It’s been a week marked with pain and sadness, both personal and in the lives of those dear to me. Yesterday was one of tears and that tightness in the chest that comes from grief and anxiety over things you cannot change, but wish with all your heart that you could.
I want to fix, heal, restore, and I can do none of them.
As I worked through my sadness yesterday, I sat in Bear’s big green armchair and edited photos from my trip to Bosnia from a couple of years ago. Seeing these images, so soft, green and intensely peaceful, helped me move from deep grief to deep peace. I let myself have a good cry, spoke aloud the things laying heaviest on my heart and then read moving and inspiring things like this post from my friend Rain.
As the day came to a close I was wrung out but at rest. My hope was restored, my joy intact. It’s a lovely thing to be able to hope again. To see the pain in this world and hope for those broken relationships to be restored, those shattered bodies made whole, those places of darkness illumined with light.
I cherish those hopes and thought of the family motto of my Mum’s Welsh family line: “While I breathe, I hope.” All is not lost while there is still life.

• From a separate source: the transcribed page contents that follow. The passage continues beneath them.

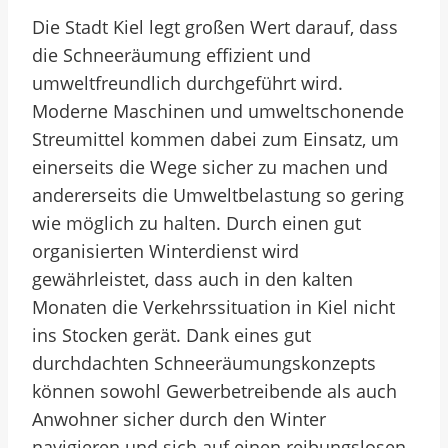
Die Stadt Kiel legt großen Wert darauf, dass
die Schneeräumung effizient und
umweltfreundlich durchgeführt wird.
Moderne Maschinen und umweltschonende
Streumittel kommen dabei zum Einsatz, um
einerseits die Wege sicher zu machen und
andererseits die Umweltbelastung so gering
wie möglich zu halten. Durch einen gut
organisierten Winterdienst wird
gewährleistet, dass auch in den kalten
Monaten die Verkehrssituation in Kiel nicht
ins Stocken gerät. Dank eines gut
durchdachten Schneeräumungskonzepts
können sowohl Gewerbetreibende als auch
Anwohner sicher durch den Winter
navigieren und sich auf einen reibungslosen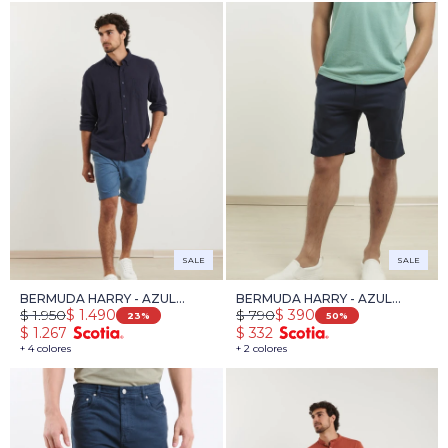
SALE
SALE
BERMUDA HARRY - AZUL
BERMUDA HARRY - AZUL
$
1.950
$
790
$
1.490
$
390
PIEDRA
OSCURO
23
50
$
1.267
$
332
+ 4 colores
+ 2 colores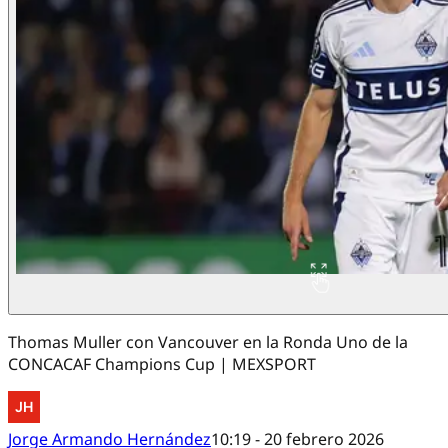
Thomas Muller con Vancouver en la Ronda Uno de la
CONCACAF Champions Cup | MEXSPORT
Jorge Armando Hernández
10:19 - 20 febrero 2026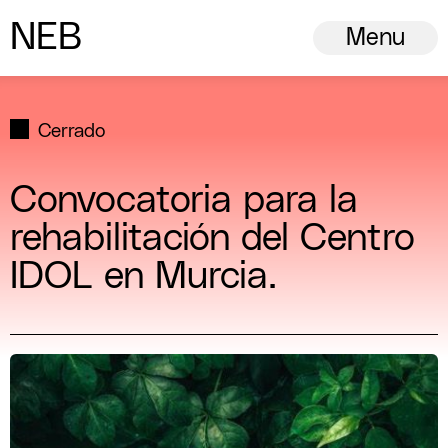
N
ew
E
uropean
B
auhaus
Menu
Cerrado
Convocatoria para la
rehabilitación del Centro
IDOL en Murcia.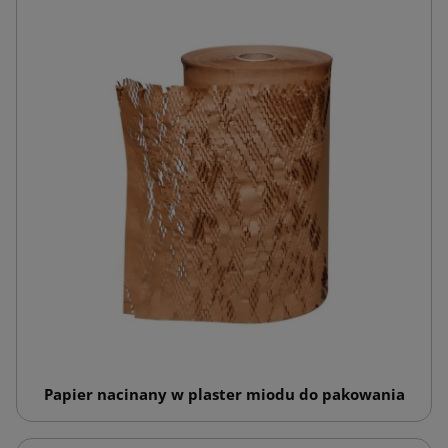
Papier nacinany w plaster miodu do pakowania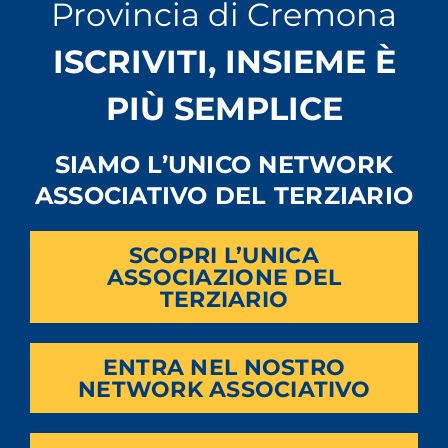
Provincia di Cremona
ISCRIVITI, INSIEME È
PIÙ SEMPLICE
SIAMO L’UNICO NETWORK
ASSOCIATIVO DEL TERZIARIO
SCOPRI L’UNICA
ASSOCIAZIONE DEL
TERZIARIO
ENTRA NEL NOSTRO
NETWORK ASSOCIATIVO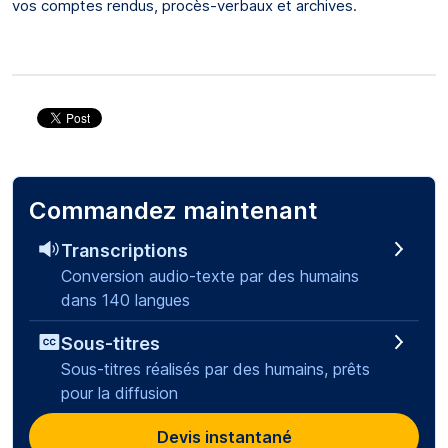
vos comptes rendus, procès-verbaux et archives.
Commandez maintenant
Transcriptions
Conversion audio-texte par des humains
dans 140 langues
Sous-titres
Sous-titres réalisés par des humains, prêts
pour la diffusion
Devis instantané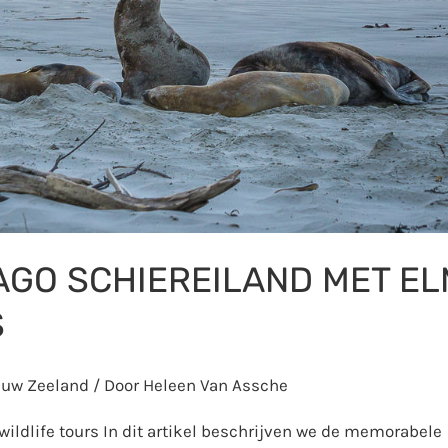
AGO SCHIEREILAND MET EL
S
euw Zeeland
/ Door
Heleen Van Assche
ildlife tours In dit artikel beschrijven we de memorabele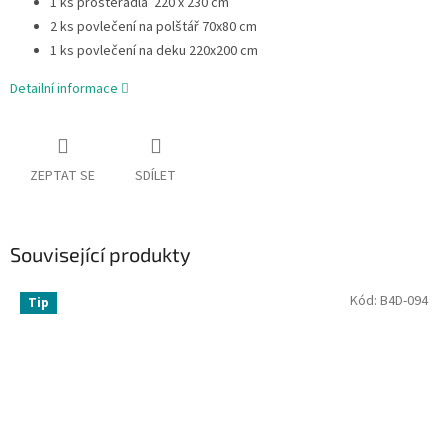
1 ks prostěradla 220 x 230 cm
2 ks povlečení na polštář 70x80 cm
1 ks povlečení na deku 220x200 cm
Detailní informace
ZEPTAT SE
SDÍLET
Související produkty
Kód:
B4D-094
Tip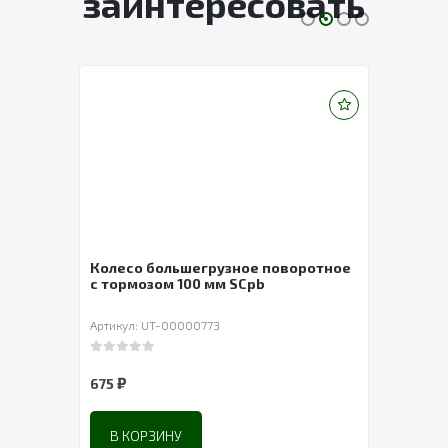
заинтересовать
тное
Колесо большегрузное поворотное
Коле
с тормозом 100 мм SCpb
с то
Артикул: UT-00000773
Артик
0
out of 5
0
out 
₽
₽
675
857
В КОРЗИНУ
В 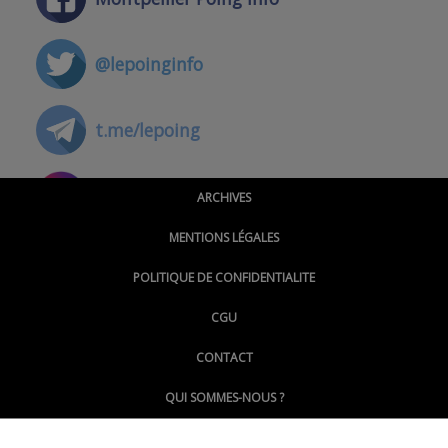
@lepoinginfo
t.me/lepoing
@montpellierpoinginfo
ARCHIVES
MENTIONS LÉGALES
@lepoinginfo.bsky.social
POLITIQUE DE CONFIDENTIALITE
CGU
@LePoingMontpellier
CONTACT
QUI SOMMES-NOUS ?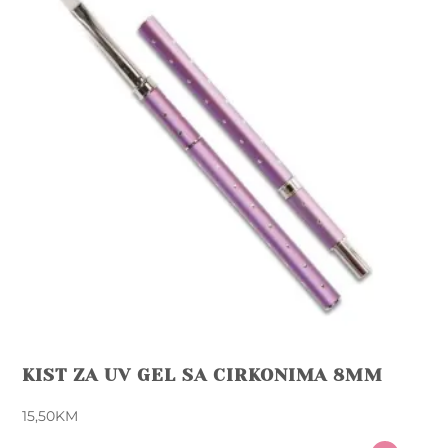
KIST ZA UV GEL SA CIRKONIMA 8MM
15,50
KM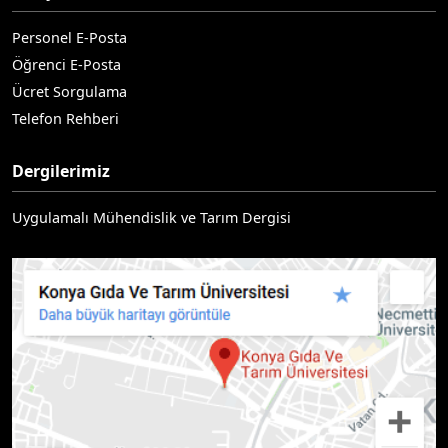
Personel E-Posta
Öğrenci E-Posta
Ücret Sorgulama
Telefon Rehberi
Dergilerimiz
Uygulamalı Mühendislik ve Tarım Dergisi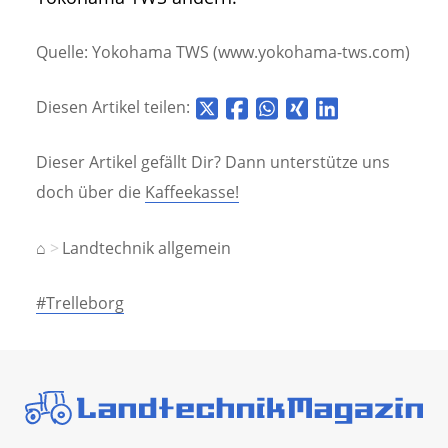
Quelle: Yokohama TWS (www.yokohama-tws.com)
Diesen Artikel teilen:
Dieser Artikel gefällt Dir? Dann unterstütze uns
doch über die
Kaffeekasse!
⌂
Landtechnik allgemein
#Trelleborg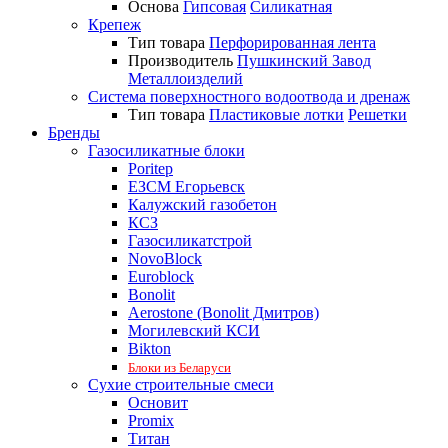
Основа
Гипсовая
Силикатная
Крепеж
Тип товара
Перфорированная лента
Производитель
Пушкинский Завод
Металлоизделий
Система поверхностного водоотвода и дренаж
Тип товара
Пластиковые лотки
Решетки
Бренды
Газосиликатные блоки
Poritep
ЕЗСМ Егорьевск
Калужский газобетон
КСЗ
Газосиликатстрой
NovoBlock
Euroblock
Bonolit
Aerostone (Bonolit Дмитров)
Могилевский КСИ
Bikton
Блоки из Беларуси
Сухие строительные смеси
Основит
Promix
Титан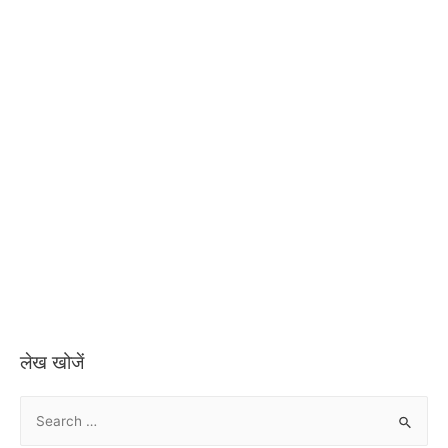
लेख खोजें
S
e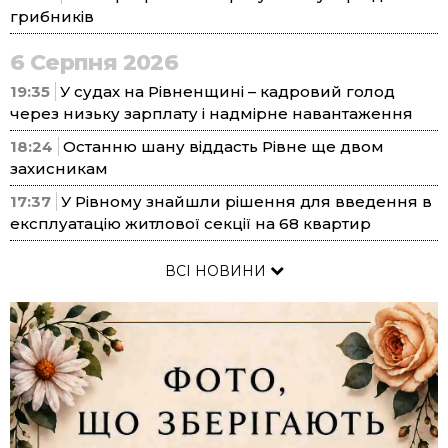
грибників
6 Серпня 2026
19:35
У судах на Рівненщині – кадровий голод
через низьку зарплату і надмірне навантаження
18:24
Останню шану віддасть Рівне ще двом
захисникам
17:37
У Рівному знайшли рішення для введення в
експлуатацію житлової секції на 68 квартир
ВСІ НОВИНИ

The broken things can be healed.
I put on the kettle and slid ginger cookies into the oven. I smiled as the sun came out after days of rain and cloud. And I just shook my head and chuckled when my dear, wretched goats found another hole in the fence to escape through.
Life is devastatingly painful sometimes. And scary. And sad. But somehow it’s still beautiful, with friendships and experiences that restore, comfort, and cheer.
“Be brave enough to hold onto the hope that life will be beautiful again.” – Brave Girls Club
I wish you a beautiful weekend, dear ones.